Georgetown University Addresses Historical Slavery Ties, Seeks To Make Amends


Student protesters achieve victory after Georgetown University has acknowledged its historical ties to slavery. The institution is now seeking to make amends for the injustice.

USA Today reported that the reparation comes nearly a year after student protests urged Georgetown University to change the name of two residence halls on campus. Last Thursday, university president John DeGiola announced that the school will be providing legacy admissions advantages to the descendants of the 272 slaves who were sold to Louisiana plantations in 1838 to fund the university.

"I am grateful to the many members of our community who have thoughtfully and respectfully contributed their perspectives and shared their insights," DeGiola wrote in a letter prefacing the report, via Georgetown University's official website. "I look forward to continuing to work together in an intentional effort to engage these recommendations and move forward toward justice and truth."
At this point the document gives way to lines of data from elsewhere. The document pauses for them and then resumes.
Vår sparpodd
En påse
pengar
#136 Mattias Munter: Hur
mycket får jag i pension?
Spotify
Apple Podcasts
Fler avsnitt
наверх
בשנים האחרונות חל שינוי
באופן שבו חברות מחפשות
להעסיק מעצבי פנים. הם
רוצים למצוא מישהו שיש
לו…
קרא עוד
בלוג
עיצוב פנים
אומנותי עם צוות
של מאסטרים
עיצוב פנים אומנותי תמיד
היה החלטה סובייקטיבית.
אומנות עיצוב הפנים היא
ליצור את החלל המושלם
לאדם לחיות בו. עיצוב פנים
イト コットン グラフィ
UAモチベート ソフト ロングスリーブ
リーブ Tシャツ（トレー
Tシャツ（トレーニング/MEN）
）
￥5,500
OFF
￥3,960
This is the first step in Georgetown University's efforts to address its historical ties to slavery. Some of the recommendations include naming Freedom Hall (previously Mulledy Hall) as Isaac Hall, to honor Isaac, the first slave mentioned in the documents of the 1838 sale.

Remembrance Hall, previously known as McSherry Hall, would be renamed as Anne Marie Becraft Hall. Becraft is a woman of color who founded a school for black girls in the Georgetown neighborhood.
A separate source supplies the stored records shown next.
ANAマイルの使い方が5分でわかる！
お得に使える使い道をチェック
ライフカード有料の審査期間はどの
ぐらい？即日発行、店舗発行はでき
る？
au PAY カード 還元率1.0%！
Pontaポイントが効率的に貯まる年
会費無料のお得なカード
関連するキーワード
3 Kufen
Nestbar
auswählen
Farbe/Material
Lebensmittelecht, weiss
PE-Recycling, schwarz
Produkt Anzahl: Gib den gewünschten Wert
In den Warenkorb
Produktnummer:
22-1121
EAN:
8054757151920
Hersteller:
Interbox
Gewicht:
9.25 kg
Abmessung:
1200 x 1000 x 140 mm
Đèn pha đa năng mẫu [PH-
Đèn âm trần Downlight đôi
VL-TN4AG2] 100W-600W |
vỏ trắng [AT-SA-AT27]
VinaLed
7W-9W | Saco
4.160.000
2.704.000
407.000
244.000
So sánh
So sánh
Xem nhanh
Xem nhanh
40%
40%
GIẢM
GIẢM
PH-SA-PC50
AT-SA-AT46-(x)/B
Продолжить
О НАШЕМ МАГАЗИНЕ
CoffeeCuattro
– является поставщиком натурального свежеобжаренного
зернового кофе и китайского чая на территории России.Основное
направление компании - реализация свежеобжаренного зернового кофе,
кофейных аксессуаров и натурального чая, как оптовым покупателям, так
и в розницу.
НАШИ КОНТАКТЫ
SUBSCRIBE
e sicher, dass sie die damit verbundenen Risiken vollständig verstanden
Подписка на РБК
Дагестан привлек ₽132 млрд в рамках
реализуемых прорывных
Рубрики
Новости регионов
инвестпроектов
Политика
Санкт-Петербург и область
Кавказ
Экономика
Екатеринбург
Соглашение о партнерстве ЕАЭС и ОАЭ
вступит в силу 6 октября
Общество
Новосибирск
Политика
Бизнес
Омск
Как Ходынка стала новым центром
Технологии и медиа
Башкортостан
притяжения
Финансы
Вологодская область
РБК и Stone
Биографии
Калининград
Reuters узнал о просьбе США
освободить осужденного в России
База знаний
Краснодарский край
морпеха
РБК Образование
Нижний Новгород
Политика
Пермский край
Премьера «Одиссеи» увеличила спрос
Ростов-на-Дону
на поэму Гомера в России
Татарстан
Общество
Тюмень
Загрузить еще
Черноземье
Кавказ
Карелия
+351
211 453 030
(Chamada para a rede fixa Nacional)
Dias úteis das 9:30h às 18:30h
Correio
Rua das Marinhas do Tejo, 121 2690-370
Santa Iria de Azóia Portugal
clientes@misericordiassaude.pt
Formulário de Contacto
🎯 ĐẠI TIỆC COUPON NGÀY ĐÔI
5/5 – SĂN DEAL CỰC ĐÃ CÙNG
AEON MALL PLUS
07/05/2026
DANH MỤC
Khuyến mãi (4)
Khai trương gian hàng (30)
The school will also engage with the descendant community and develop a public memorial to the enslaved. This is to make sure that their memory is honored and preserved.
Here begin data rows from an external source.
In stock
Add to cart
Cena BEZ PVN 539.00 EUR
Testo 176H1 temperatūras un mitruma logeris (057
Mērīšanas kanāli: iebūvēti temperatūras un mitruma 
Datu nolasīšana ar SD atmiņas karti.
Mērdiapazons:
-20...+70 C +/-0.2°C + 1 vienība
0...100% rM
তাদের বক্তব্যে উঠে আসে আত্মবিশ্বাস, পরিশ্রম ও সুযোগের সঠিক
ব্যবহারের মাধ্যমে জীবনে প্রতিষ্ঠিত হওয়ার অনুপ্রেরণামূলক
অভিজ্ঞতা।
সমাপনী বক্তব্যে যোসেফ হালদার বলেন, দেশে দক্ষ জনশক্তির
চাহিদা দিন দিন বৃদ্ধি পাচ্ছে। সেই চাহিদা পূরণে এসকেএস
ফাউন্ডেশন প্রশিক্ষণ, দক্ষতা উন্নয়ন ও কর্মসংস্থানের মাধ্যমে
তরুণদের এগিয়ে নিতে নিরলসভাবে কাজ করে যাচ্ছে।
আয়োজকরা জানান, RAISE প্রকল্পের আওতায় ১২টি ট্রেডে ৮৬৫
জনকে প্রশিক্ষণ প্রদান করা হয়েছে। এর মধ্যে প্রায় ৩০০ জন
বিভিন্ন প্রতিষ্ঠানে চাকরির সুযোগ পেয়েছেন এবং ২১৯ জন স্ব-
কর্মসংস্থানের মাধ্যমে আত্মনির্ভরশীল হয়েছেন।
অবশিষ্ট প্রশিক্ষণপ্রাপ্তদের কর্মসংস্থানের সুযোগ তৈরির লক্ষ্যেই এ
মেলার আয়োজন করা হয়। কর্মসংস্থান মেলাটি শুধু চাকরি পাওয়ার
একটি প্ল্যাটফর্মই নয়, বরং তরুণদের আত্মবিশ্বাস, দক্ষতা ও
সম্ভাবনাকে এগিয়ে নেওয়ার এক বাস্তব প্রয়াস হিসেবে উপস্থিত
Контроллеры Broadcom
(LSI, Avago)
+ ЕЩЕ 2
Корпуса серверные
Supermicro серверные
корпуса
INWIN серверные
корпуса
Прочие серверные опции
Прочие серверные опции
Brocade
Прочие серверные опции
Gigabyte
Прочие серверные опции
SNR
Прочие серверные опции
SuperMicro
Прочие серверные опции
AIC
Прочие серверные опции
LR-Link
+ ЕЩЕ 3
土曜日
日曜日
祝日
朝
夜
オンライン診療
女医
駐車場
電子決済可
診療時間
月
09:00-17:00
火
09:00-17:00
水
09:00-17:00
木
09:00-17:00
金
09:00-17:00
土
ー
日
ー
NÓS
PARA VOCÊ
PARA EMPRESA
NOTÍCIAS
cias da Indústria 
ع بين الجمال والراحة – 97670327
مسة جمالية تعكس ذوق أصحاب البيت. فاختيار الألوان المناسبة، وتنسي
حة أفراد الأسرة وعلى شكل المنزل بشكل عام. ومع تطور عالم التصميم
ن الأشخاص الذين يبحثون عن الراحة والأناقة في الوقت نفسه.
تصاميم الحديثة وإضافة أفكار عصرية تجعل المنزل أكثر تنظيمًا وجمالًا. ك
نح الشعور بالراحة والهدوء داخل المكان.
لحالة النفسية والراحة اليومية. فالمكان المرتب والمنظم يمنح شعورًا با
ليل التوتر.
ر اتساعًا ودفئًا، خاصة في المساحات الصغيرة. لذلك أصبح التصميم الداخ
"I think is very much in line with what students demanded last year," Enushe Khan, student body president, said to USA Today. "I feel, as a Hoya, proud that our university is really a leader in taking action here, and I can only hope that other universities follow suit."

Georgetown is one of the many universities facing criticisms for historical ties to slavery. Yale, as well as other universities such as Princeton, Stanford, Georgetown and Harvard, among others, have also faced protests on buildings, programs and legacies that should be renamed to accommodate modern sensitivities.